<<<<

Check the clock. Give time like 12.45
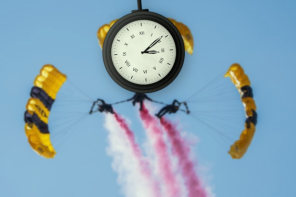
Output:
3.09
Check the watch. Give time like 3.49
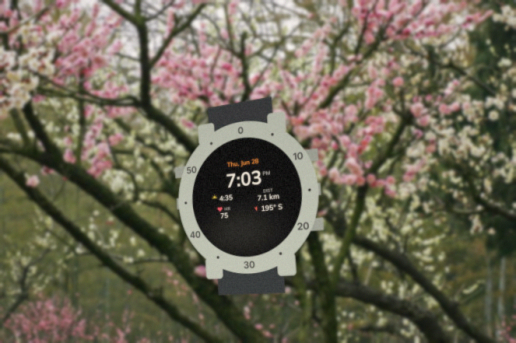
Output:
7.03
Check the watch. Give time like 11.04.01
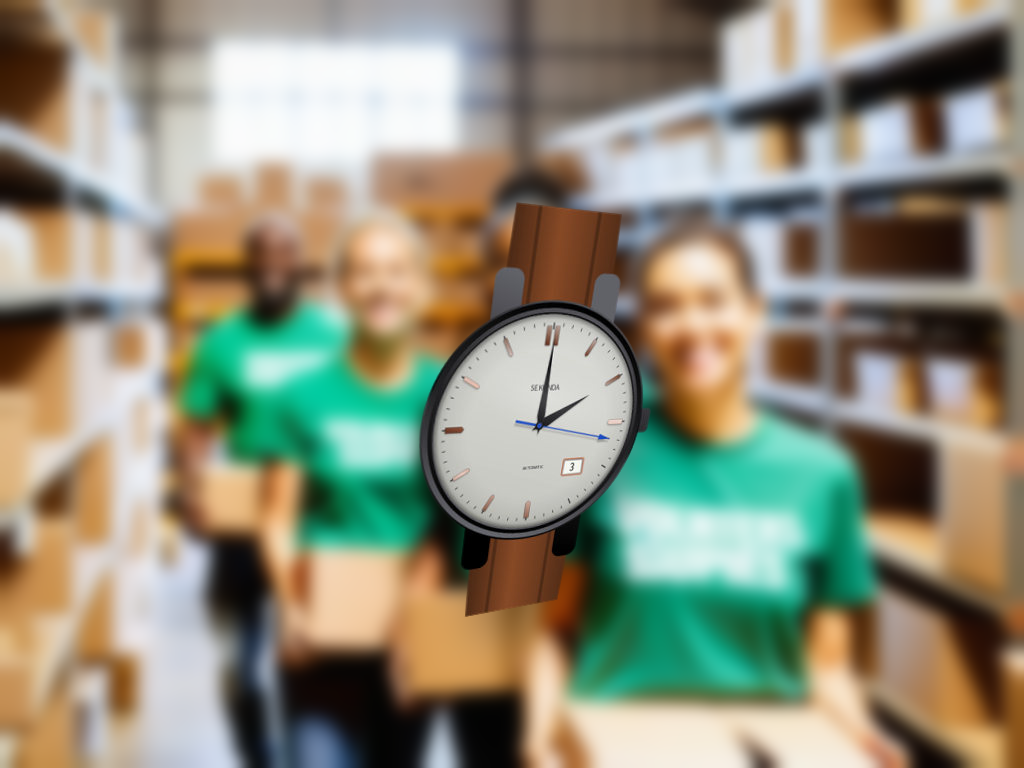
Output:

>>>>

Stated exercise> Collect every line of the material that contains the word "Give", treating uppercase and lowercase as different.

Expected answer>
Check the clock. Give time like 12.45
Check the watch. Give time like 3.49
Check the watch. Give time like 11.04.01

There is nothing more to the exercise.